Consider the complex valued function
$$f(z)=\frac{\sin(\frac{\pi z}{2})}{\sin(\pi z)}$$
I am trying to investigate the poles at integers points. That is points where $z=n,n\in \mathbb{Z}$
Case 1: When $n$ is odd,
Numerator is non zero and denominator is zero so I can use the following theorem
If a function $f(z)$ is of the form $p(z)/q(z)$, $p(z)$ and $q(z)$
are analytic at $z_0$, $p(z_0)\neq 0$, then at the points $z=z_0$$f(z)$ has pole of order $m\iff$ $q(z)$ has a zero of order $m$
So I conclude that $f$ has simple pole at $z=n$ where $n$ is an odd integer.
Case 2: When $n$ is even
We have the result,
A function $f(z)$ has a pole of order $m$ at $z=a\iff \lim_{z\to
a}f(z)=\infty$
Let us take $a=2k$, an even integer. Then
$$\lim_{z\to a}f(z)$$ It is in $0/0$ form so we can apply L'Hospital rule. It works in complex analysis as L'Hopital's rule is a local statement.

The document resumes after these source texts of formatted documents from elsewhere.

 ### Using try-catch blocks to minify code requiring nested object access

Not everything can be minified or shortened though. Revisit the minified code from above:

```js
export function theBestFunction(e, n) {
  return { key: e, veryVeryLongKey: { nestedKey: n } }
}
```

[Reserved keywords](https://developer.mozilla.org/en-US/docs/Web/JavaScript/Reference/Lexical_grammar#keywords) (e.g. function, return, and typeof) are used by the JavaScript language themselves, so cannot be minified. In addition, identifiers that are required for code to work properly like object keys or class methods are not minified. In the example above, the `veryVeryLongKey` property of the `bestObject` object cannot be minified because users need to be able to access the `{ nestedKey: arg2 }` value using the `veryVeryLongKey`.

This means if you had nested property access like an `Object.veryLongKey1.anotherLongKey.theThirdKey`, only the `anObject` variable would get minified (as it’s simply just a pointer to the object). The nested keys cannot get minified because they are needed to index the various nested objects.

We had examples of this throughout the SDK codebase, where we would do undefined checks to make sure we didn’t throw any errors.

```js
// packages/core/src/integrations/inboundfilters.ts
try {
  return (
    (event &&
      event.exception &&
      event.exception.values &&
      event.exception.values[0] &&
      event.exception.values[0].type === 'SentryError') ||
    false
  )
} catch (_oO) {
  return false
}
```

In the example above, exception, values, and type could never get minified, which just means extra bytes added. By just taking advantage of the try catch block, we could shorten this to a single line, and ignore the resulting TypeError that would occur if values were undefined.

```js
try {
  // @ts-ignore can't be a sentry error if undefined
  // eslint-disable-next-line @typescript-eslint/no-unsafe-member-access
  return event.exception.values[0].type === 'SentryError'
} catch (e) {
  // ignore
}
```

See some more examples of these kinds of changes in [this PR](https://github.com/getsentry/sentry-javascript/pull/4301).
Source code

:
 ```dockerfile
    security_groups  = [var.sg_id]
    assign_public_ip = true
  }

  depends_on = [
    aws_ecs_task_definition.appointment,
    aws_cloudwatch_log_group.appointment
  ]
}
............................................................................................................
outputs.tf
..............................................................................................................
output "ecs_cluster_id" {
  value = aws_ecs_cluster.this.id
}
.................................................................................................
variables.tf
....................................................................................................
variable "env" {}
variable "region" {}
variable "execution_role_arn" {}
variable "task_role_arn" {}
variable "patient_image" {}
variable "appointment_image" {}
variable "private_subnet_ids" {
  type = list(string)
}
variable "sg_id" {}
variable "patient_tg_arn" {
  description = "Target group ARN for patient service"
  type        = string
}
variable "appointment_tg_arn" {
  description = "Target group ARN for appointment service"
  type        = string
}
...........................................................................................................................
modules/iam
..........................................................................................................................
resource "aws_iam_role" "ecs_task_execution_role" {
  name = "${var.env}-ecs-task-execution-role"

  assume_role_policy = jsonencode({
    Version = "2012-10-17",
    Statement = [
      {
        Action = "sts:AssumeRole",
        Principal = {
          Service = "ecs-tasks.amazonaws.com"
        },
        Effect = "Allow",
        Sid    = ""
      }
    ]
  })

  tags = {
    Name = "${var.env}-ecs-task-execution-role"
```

$$\lim_{z\to a}\frac{\frac{\pi}{2} \cos(\frac{\pi z}{2})}{\pi\cos(\pi z)}$$
We can conclude from the above that $\lim_{z\to a}\neq \infty$.
$\therefore$ $f$ does not have pole for even integers.
If I am correct then what kind of singularity $f$ has for even integers. I guess it is removable.
Best Answer
Away from the zeroes of the denominator, $$f(z)=\frac1{2\cos(\pi z/2)}.$$ The cosine just has simple zeros, so $f$ has simple poles at odd integers. Any other singularities of $f$ must be removable.